- [Problem to work on]
How many lines in the entries below contain the word "chart"? Reply with the number alone.

* * * * * * * * *

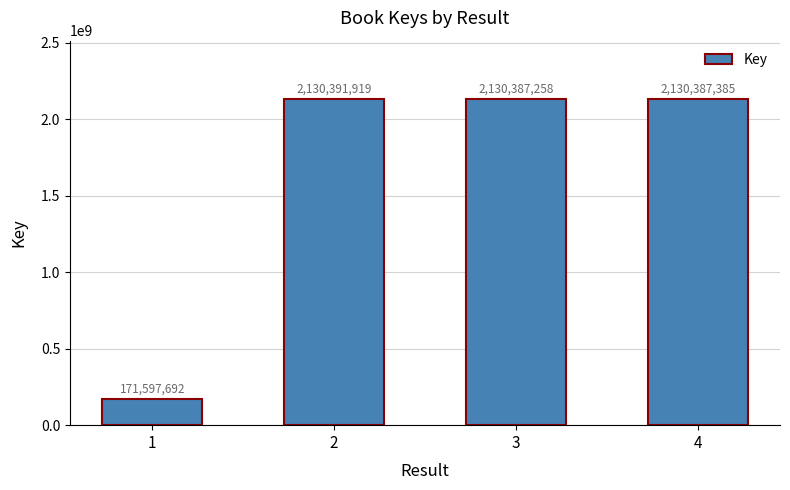

Rank the categories by value from lowest to highest.

1, 3, 4, 2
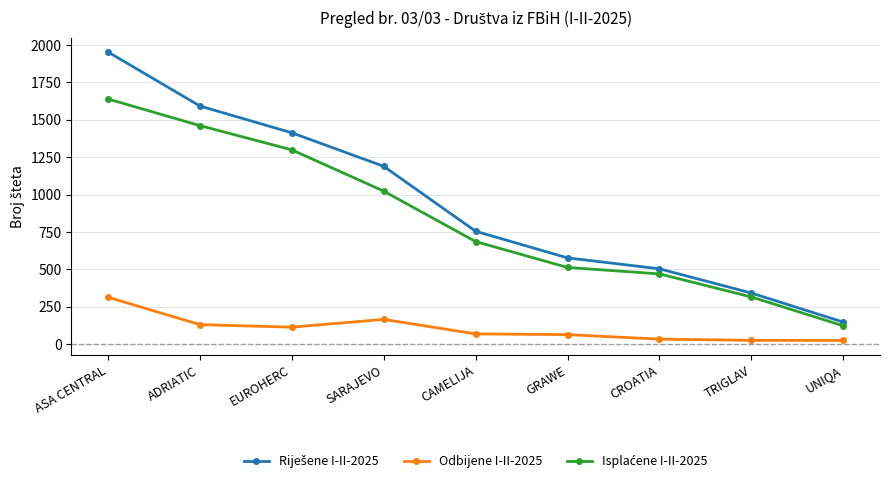

True or false: Odbijene I-II-2025 has a value of 145 at ASA CENTRAL.

False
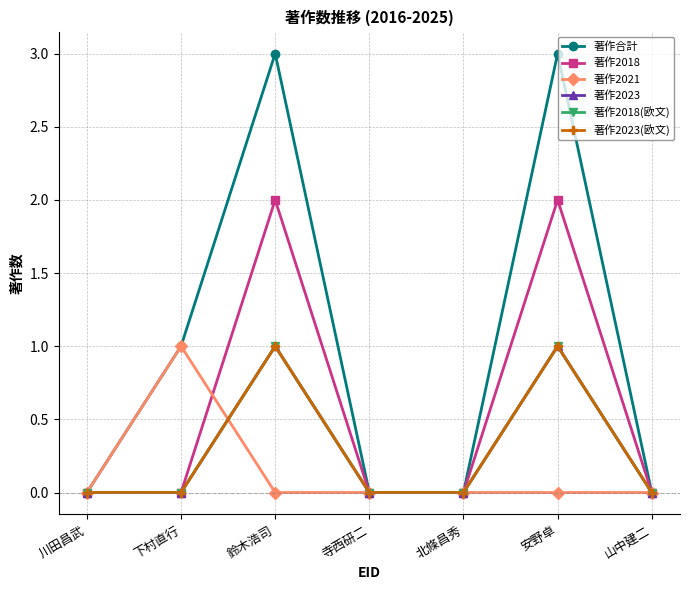

Is this an area chart (filled region under the line)?

No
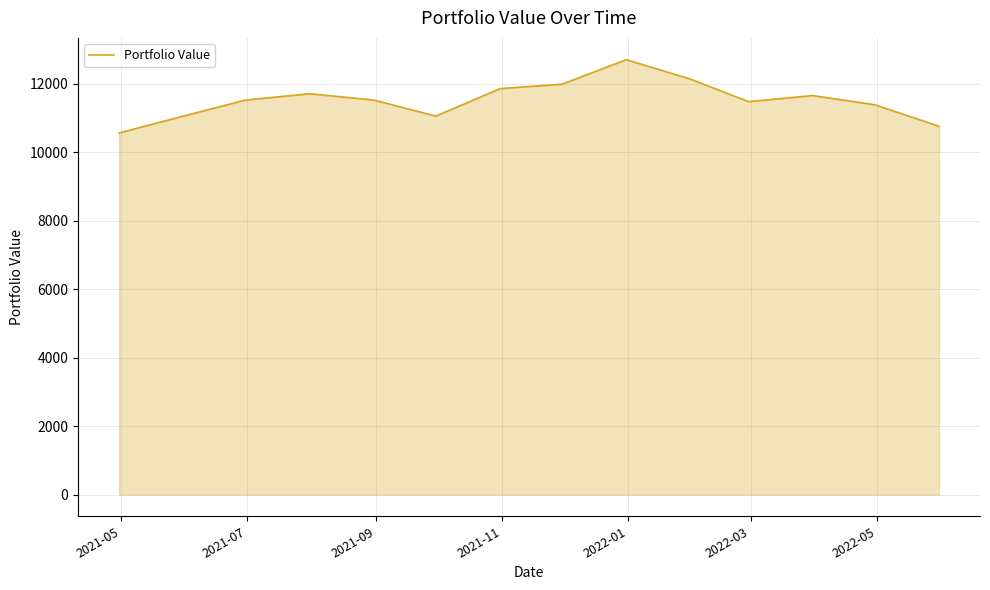

What is the minimum value shown in the chart?

10558.1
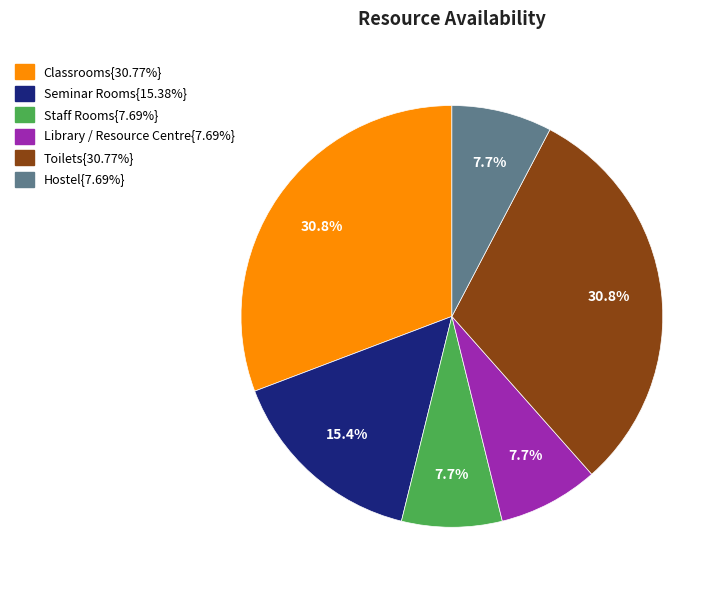

To the nearest percent, what is the difference between the largest and smallest slice percentages?

23%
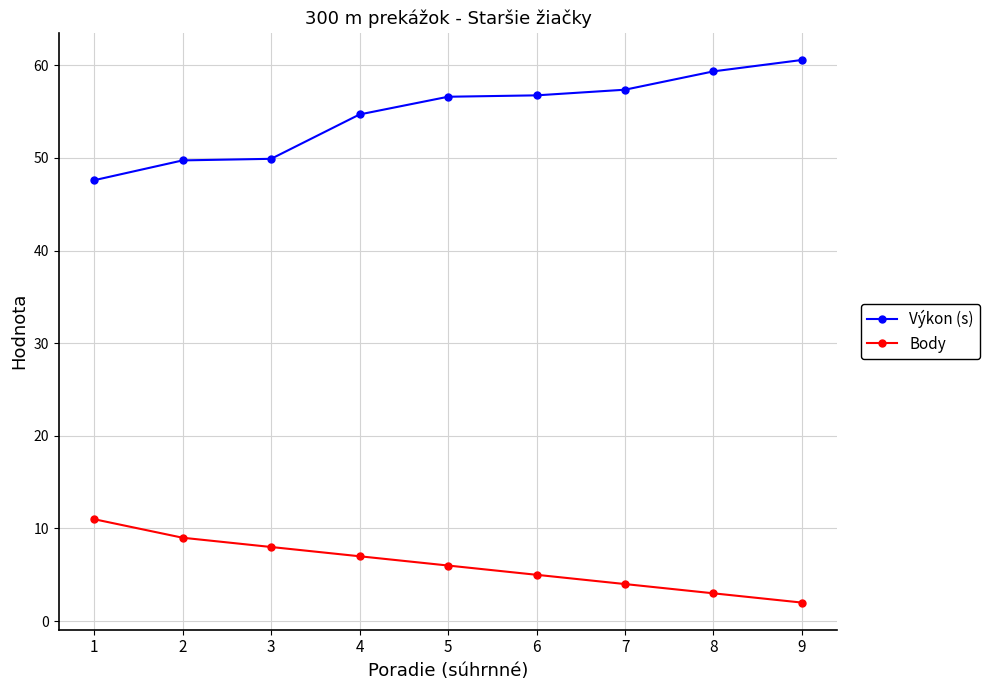

What is the sum of the Výkon (s) values at 2 and 9?

110.3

* * * * * * * * *

- [Task result]
2